Pandas is a perfect instrument to interpret your test results:
import pandas
import matplotlib.pyplot as plt
stress = pandas.read_csv('main.csv')
stress['timestamp'] = pandas.to_datetime(stress['timeStamp'],unit='ms')
time_series = stress.loc[stress['label'].isin(['Login request']), ['timestamp', 'responseCode']]
time_series\
.groupby([pandas.Grouper(key="timestamp", freq="15s"), 'responseCode'])\
.count()\
.reset_index()\
.pivot(index='timestamp', columns='responseCode')\
.plot(kind="bar", figsize=(20,8), stacked=True)
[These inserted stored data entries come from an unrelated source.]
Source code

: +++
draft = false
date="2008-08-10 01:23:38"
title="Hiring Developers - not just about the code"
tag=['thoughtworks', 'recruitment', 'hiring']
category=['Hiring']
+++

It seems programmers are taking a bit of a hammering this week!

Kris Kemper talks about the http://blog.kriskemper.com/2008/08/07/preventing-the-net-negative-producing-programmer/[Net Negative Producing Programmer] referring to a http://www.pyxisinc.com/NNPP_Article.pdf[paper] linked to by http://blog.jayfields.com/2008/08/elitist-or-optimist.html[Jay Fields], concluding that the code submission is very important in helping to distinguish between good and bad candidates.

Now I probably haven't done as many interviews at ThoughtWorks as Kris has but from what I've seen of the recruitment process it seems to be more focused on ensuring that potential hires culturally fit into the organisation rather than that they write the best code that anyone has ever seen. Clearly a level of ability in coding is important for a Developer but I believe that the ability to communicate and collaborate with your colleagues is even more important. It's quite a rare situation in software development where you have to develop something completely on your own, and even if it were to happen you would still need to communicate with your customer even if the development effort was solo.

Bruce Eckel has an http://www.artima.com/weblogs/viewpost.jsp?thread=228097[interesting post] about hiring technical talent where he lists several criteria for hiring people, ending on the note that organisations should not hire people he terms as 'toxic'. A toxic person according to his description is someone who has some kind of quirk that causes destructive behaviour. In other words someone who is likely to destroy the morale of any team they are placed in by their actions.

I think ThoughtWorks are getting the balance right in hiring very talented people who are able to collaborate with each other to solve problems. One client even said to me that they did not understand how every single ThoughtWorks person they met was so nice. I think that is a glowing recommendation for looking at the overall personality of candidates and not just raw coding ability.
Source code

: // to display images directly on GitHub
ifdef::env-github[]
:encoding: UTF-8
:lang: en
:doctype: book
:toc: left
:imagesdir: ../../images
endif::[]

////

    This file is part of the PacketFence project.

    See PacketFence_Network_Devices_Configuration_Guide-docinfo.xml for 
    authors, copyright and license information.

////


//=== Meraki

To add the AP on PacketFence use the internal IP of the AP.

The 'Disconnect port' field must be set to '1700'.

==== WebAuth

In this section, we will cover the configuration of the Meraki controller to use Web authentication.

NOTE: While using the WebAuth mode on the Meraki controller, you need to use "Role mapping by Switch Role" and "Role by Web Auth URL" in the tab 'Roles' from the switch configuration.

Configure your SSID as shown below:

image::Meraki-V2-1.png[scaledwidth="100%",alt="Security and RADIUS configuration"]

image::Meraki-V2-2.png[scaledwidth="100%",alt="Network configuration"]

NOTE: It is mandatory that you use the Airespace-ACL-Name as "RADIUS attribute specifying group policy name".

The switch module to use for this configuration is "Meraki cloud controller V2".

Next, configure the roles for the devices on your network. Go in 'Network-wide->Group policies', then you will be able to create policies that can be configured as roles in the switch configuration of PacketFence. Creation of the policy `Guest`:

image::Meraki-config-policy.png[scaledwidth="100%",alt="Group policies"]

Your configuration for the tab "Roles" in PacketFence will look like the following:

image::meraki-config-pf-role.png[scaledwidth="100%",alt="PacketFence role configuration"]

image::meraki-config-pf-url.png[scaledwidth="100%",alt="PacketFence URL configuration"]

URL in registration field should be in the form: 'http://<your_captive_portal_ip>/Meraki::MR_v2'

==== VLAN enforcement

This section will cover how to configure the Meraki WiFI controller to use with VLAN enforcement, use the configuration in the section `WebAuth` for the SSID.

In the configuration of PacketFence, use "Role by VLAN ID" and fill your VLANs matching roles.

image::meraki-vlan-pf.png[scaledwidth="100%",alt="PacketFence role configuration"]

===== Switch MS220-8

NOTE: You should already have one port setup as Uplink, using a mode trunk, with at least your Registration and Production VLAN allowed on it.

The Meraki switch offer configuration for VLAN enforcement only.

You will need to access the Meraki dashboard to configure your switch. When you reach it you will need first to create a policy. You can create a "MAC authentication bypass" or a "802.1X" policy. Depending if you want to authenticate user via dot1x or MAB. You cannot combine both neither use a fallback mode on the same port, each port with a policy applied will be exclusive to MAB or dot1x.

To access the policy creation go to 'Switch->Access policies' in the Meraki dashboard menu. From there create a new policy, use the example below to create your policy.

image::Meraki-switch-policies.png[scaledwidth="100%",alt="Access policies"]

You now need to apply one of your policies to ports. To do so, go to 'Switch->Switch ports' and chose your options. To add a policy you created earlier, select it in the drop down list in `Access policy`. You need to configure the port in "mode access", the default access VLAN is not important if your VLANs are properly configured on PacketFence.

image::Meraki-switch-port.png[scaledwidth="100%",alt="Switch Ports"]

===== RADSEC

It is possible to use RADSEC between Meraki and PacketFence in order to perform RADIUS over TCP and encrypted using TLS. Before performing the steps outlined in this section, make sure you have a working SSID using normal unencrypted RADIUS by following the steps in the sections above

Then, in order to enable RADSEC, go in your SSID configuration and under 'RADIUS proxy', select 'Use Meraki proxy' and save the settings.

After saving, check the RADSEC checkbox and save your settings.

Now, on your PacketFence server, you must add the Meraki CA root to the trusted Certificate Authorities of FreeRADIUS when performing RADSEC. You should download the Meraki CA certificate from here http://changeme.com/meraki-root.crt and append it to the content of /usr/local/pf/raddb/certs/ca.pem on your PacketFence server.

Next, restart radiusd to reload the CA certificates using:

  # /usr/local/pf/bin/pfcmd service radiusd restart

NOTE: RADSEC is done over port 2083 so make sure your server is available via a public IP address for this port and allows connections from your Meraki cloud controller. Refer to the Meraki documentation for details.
Here i took the result csv downloaded from the server, converted its unix timestamp column into datetime then created data frame with timestamp/response code count grouped by each 15 seconds and then displayed a plot using matplotlib.pyplot
:
Easy as it can be
Conclusion
Aws spot instances is a great tool if you don’t need constant availability. It’s perfect for stress testing, CI builds and even beats lambda if you need to process a large number of tasks asynchronously.